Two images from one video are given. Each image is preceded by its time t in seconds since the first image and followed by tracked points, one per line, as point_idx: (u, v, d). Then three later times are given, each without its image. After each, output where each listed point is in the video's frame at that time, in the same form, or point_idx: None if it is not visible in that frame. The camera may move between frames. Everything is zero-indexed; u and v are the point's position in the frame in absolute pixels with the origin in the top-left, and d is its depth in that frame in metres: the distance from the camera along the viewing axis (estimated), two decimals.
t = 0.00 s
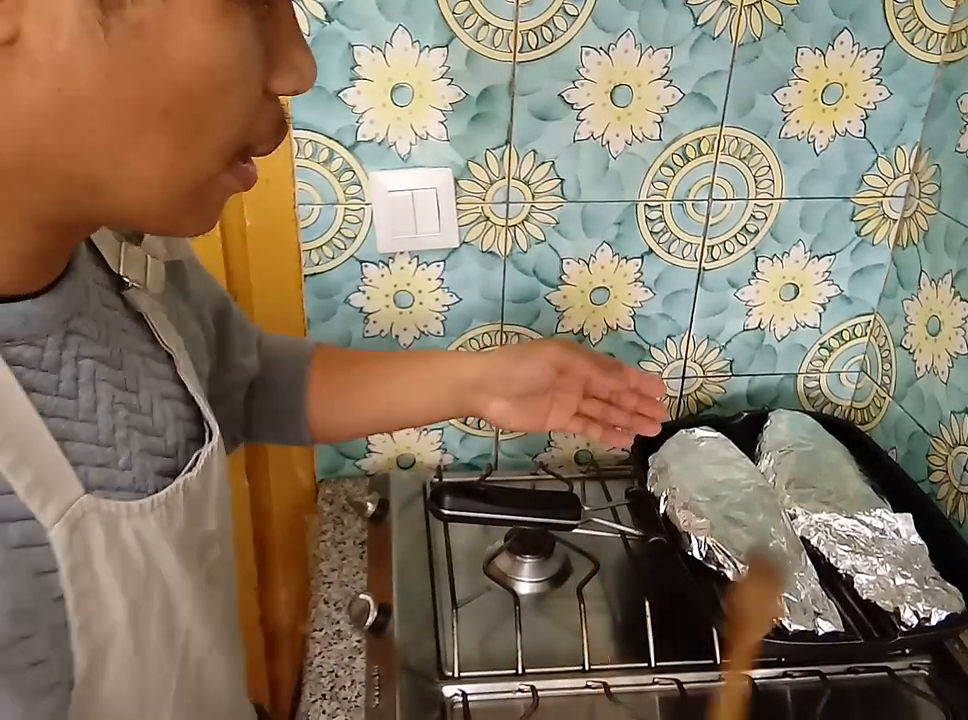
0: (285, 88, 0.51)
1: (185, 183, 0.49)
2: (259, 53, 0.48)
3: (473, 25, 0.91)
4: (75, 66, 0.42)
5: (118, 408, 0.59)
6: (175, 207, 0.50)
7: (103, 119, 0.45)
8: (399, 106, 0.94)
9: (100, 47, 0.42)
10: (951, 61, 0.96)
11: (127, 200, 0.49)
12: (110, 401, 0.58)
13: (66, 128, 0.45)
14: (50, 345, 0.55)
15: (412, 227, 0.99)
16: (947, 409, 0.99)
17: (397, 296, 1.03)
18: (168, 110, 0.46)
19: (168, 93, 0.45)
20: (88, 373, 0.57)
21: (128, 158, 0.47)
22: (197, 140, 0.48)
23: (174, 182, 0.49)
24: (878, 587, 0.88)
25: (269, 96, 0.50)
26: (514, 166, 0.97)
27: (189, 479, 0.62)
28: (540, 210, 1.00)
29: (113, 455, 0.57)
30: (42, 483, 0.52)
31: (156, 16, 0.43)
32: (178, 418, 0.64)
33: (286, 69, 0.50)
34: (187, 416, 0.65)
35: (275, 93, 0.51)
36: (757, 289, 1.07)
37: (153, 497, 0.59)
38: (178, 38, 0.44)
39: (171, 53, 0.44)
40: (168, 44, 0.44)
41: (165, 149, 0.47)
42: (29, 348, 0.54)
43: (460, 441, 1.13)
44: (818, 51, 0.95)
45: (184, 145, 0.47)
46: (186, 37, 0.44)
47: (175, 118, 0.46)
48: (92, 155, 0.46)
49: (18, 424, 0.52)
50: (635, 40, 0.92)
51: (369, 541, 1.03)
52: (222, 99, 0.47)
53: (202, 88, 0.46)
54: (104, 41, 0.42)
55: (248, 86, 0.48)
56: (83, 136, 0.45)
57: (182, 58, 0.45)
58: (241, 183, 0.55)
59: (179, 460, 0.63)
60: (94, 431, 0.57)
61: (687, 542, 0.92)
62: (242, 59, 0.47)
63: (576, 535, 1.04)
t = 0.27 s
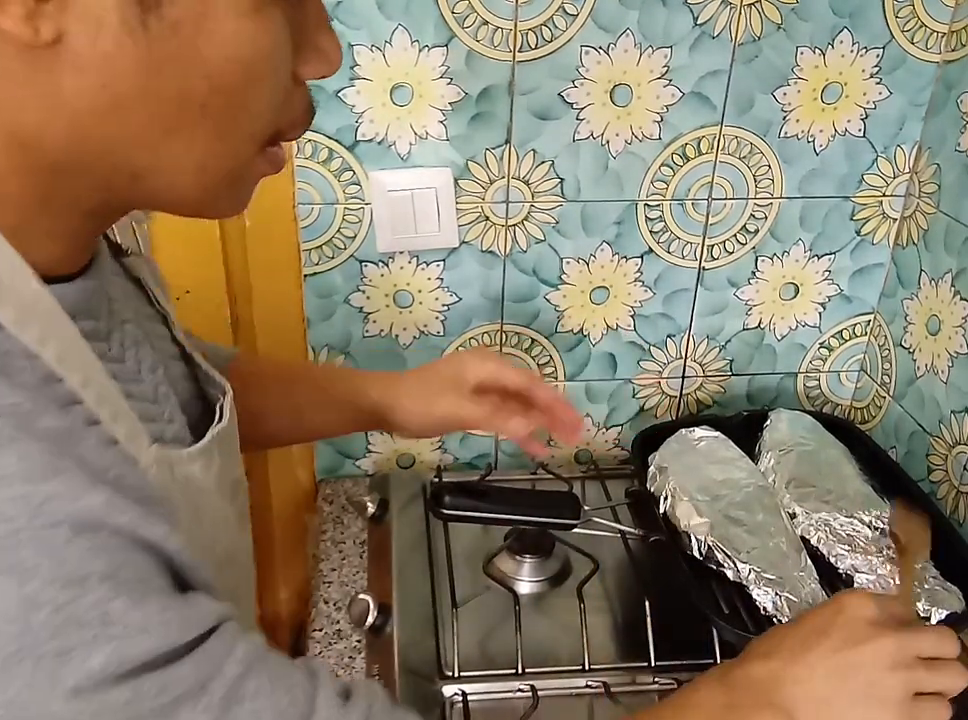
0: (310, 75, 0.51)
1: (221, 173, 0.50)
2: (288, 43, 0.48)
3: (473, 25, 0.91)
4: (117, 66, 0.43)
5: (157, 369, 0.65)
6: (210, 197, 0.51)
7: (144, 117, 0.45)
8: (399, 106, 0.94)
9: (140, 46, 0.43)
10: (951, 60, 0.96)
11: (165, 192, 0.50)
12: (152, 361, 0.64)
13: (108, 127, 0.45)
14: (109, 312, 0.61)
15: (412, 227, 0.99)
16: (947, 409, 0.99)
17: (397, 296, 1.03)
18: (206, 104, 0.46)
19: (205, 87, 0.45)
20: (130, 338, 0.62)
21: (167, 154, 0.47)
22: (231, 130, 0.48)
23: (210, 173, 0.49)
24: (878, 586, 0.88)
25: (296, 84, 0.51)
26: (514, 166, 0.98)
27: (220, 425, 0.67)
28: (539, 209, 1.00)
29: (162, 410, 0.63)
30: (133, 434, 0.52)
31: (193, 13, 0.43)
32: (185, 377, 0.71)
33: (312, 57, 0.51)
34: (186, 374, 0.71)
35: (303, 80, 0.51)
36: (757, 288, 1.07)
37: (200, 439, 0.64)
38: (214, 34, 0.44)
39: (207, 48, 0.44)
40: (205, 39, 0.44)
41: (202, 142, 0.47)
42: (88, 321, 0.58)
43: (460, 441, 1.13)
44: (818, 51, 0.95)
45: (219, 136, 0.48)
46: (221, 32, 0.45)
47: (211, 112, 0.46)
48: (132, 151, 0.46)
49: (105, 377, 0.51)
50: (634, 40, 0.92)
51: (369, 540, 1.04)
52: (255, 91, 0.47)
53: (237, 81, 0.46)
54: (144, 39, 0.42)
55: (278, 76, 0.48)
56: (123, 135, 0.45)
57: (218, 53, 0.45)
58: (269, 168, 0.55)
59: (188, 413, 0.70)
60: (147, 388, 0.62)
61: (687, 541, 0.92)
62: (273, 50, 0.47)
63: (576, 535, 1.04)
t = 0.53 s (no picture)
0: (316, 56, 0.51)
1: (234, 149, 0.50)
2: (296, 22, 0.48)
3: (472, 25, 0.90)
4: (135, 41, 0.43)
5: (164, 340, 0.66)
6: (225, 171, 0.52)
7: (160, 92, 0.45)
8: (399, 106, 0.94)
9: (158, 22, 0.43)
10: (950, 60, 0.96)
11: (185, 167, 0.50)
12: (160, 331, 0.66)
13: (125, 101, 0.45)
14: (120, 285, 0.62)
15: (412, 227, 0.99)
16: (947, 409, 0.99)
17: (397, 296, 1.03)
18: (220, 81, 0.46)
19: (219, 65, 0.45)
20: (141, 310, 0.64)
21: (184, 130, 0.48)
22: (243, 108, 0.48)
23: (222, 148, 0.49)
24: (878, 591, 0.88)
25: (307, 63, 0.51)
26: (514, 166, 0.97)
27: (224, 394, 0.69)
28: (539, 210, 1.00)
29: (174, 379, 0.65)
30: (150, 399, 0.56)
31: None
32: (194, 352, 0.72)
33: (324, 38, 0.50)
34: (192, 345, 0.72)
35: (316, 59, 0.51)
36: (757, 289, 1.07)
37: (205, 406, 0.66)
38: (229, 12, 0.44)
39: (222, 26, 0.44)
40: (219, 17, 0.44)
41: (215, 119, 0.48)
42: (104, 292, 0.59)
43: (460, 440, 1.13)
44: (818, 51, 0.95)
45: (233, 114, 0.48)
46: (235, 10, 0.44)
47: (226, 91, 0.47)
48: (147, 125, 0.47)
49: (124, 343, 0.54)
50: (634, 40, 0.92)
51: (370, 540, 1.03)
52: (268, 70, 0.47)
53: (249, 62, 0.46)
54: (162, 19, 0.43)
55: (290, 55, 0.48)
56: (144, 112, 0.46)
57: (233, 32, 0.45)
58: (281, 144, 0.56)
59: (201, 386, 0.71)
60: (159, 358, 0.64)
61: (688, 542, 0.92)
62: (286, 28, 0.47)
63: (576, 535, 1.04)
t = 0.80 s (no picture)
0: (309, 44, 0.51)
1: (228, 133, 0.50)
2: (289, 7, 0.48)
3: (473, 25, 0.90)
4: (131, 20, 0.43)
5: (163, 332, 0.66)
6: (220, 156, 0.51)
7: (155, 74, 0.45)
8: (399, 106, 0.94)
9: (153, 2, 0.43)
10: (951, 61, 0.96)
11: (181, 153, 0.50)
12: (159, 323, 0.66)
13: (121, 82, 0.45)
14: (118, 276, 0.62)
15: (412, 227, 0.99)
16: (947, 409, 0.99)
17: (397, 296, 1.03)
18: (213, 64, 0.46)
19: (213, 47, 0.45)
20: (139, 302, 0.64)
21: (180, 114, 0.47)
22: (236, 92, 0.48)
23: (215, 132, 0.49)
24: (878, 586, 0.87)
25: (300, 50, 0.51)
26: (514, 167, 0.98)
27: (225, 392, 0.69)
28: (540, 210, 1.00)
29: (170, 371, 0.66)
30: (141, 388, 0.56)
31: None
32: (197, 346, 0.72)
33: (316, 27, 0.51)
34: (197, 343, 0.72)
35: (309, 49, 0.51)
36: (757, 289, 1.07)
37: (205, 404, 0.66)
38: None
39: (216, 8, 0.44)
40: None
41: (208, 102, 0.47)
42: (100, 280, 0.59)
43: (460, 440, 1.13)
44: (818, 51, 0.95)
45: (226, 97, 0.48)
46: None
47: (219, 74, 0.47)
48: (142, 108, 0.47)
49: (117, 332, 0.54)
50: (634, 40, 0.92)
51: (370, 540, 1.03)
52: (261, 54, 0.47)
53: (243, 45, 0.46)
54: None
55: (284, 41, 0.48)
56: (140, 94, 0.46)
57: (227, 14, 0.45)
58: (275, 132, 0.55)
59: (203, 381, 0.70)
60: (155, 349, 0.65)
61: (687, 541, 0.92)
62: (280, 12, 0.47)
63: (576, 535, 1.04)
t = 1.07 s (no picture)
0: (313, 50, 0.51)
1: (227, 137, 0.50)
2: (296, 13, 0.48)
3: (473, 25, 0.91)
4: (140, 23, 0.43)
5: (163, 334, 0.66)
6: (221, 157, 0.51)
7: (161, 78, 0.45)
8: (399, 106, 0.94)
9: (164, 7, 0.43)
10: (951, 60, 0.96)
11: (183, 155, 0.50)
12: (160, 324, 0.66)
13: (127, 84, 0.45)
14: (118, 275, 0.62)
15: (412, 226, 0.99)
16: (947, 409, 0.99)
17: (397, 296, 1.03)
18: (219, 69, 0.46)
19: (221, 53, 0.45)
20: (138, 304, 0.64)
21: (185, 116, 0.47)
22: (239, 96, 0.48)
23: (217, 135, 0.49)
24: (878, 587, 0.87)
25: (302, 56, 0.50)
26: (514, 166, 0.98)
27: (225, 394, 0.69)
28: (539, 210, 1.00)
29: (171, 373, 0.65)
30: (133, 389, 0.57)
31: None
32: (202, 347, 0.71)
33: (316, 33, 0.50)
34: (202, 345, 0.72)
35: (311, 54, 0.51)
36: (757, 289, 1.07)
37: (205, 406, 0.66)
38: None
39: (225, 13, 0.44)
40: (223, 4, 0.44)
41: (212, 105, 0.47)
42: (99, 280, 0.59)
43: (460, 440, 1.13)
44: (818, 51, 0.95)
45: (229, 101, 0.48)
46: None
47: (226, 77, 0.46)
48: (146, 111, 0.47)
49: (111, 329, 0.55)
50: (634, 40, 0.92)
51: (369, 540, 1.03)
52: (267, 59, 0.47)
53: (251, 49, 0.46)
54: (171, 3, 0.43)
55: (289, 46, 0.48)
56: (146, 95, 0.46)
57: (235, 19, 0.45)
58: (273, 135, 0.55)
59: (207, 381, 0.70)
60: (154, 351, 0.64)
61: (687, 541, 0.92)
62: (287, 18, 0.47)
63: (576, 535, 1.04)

######

> What to produce: Leave out the pictures. Return exactly the lines from the first line of the records to the line bearing "6: (175, 207, 0.50)", inclusive.

> Solution:
Two images from one video are given. Each image is preceded by its time t in seconds since the first image and followed by tracked points, one per line, as point_idx: (u, v, d). Then three later times are given, each without its image. After each, output where each listed point is in the video's frame at that time, in the same form, or point_idx: None if it is not visible in that frame. The camera may move between frames. Everything is zero-indexed; u and v are the point's position in the frame in absolute pixels with the origin in the top-left, and d is its depth in that frame in metres: the distance from the camera along the viewing axis (estimated), two decimals.
t = 0.00 s
0: (285, 88, 0.51)
1: (185, 183, 0.49)
2: (259, 53, 0.48)
3: (473, 25, 0.91)
4: (75, 66, 0.42)
5: (118, 408, 0.59)
6: (175, 207, 0.50)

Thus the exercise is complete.